The honest framing is optionality. GLM-5.2 does not oblige you to self-host; it makes self-hosting a credible option for the first time at the top of the open-weight field, under a licence permissive enough that your legal team will not block it. That is a meaningful shift in negotiating position for builders who have spent two years choosing between expensive closed APIs and a capability gap.
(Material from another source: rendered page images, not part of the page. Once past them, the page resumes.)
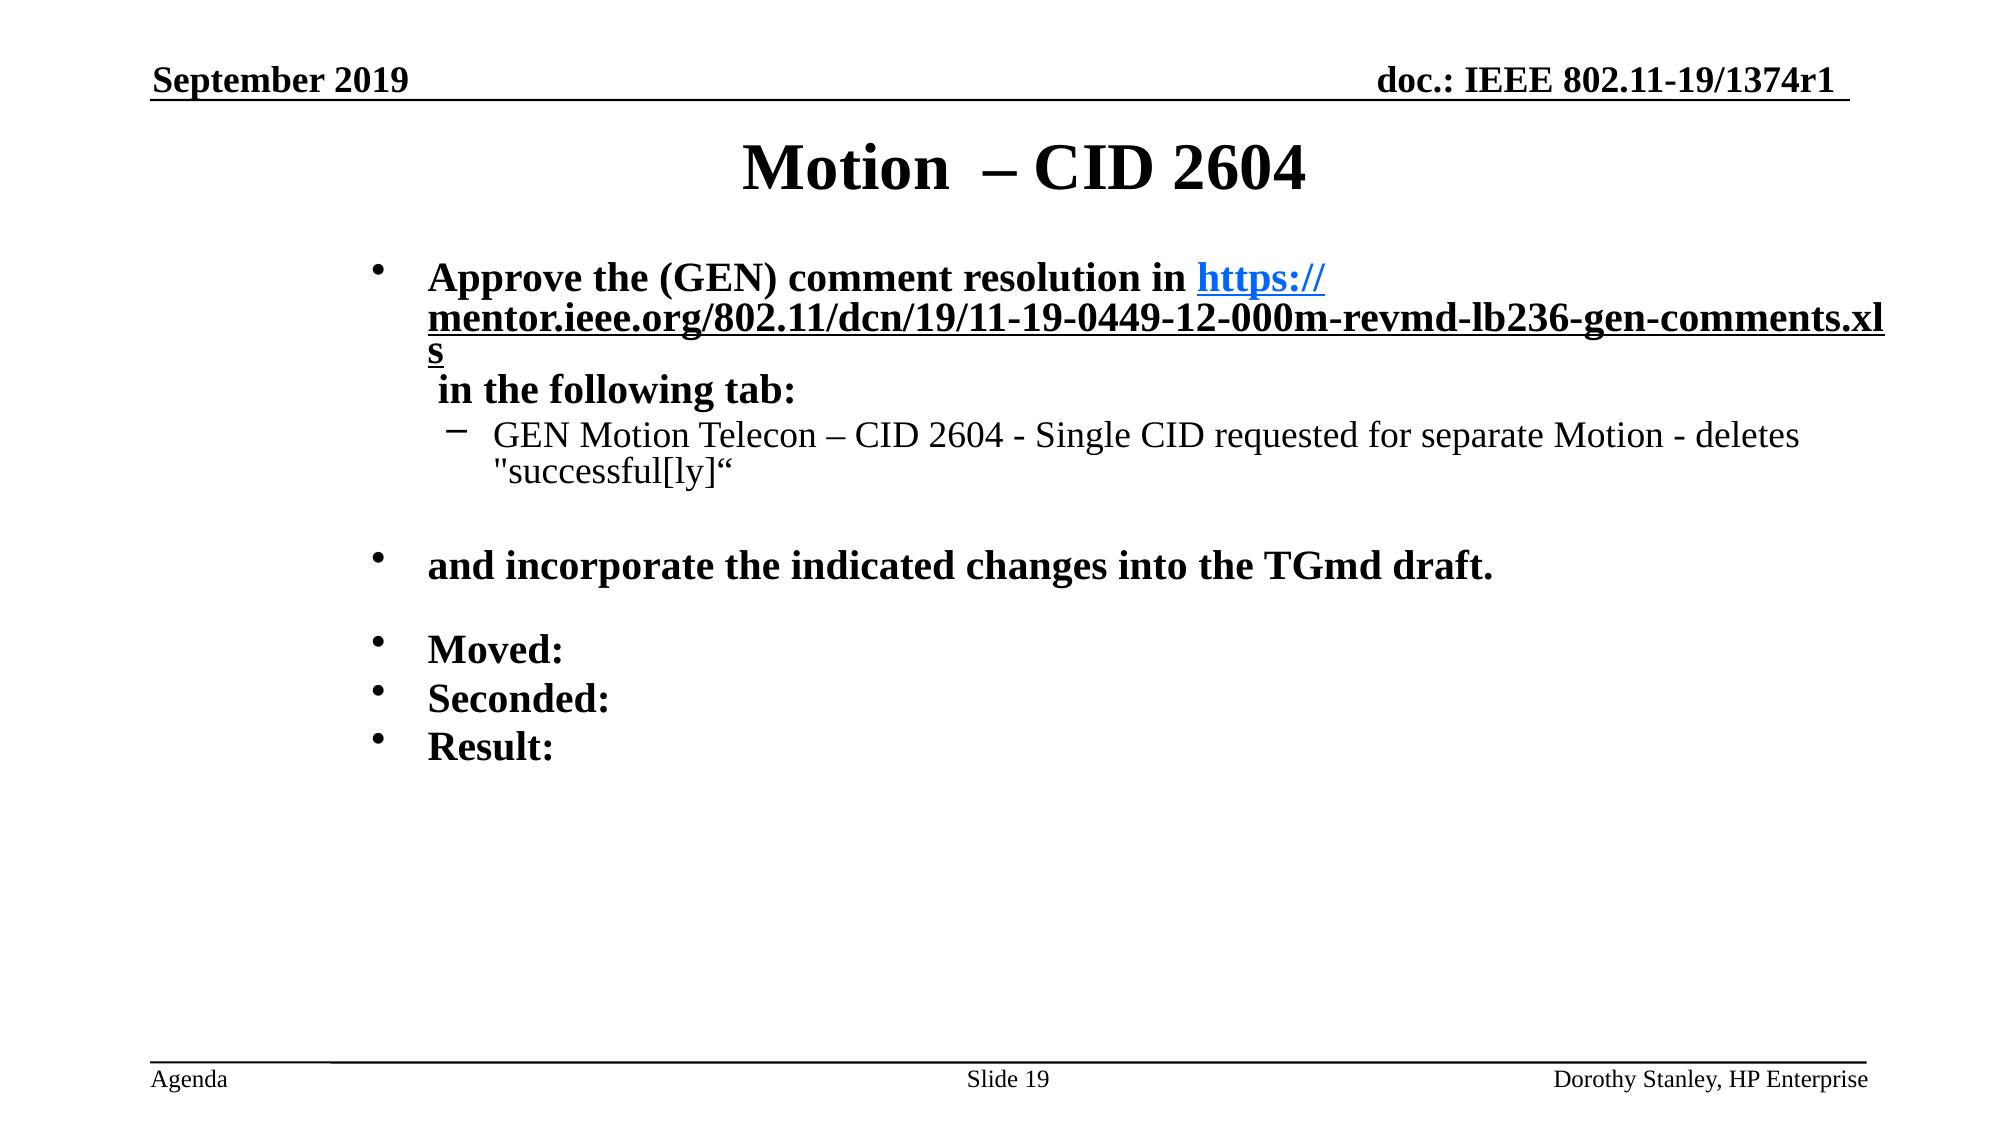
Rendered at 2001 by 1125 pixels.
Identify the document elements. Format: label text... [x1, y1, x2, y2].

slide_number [152, 54, 567, 100]
title Motion – CID 2604 [200, 75, 1850, 250]
list Approve the (GEN) comment resolution in https://mentor.ieee.org/802.11/dcn/19/11-19-0449-12-000m-revmd-lb236-gen-comments.xls in the following tab: GEN Motion Telecon – CID 2604 - Single CID requested for separate Motion - deletes "successful[ly]“ and incorporate the indicated changes into the TGmd draft. Moved: Seconded: Result: [356, 251, 1911, 1002]
footer Dorothy Stanley, HP Enterprise [1549, 1062, 1869, 1093]
slide_number Slide 19 [966, 1062, 1051, 1093]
You can browse the wider open-weight landscape on our open-source news stream, but the pattern is consistent: the gap between open and closed is closing from the open side, and the leverage is moving towards the teams that can run their own stack.
The bottom line
GLM-5.2 is the clearest evidence yet that the leading edge of open weights is no longer a compromise. An independent benchmark ranks it first among open-weight models; a permissive MIT licence removes the legal friction; a sparse MoE architecture keeps inference affordable; and IndexShare makes even the 1M-token context economical to serve. For Indian and UK builders the practical move is not to switch everything to GLM-5.2 tomorrow — it is to run the utilisation maths honestly, keep your inference layer portable, and be ready to move steady high-volume, data-sensitive workloads onto a self-hosted tier the moment the numbers cross the line. The model is free to download; the discipline is in knowing when the GPUs are worth it. Full benchmark detail is in the Artificial Analysis writeup, with additional context in Implicator's coverage.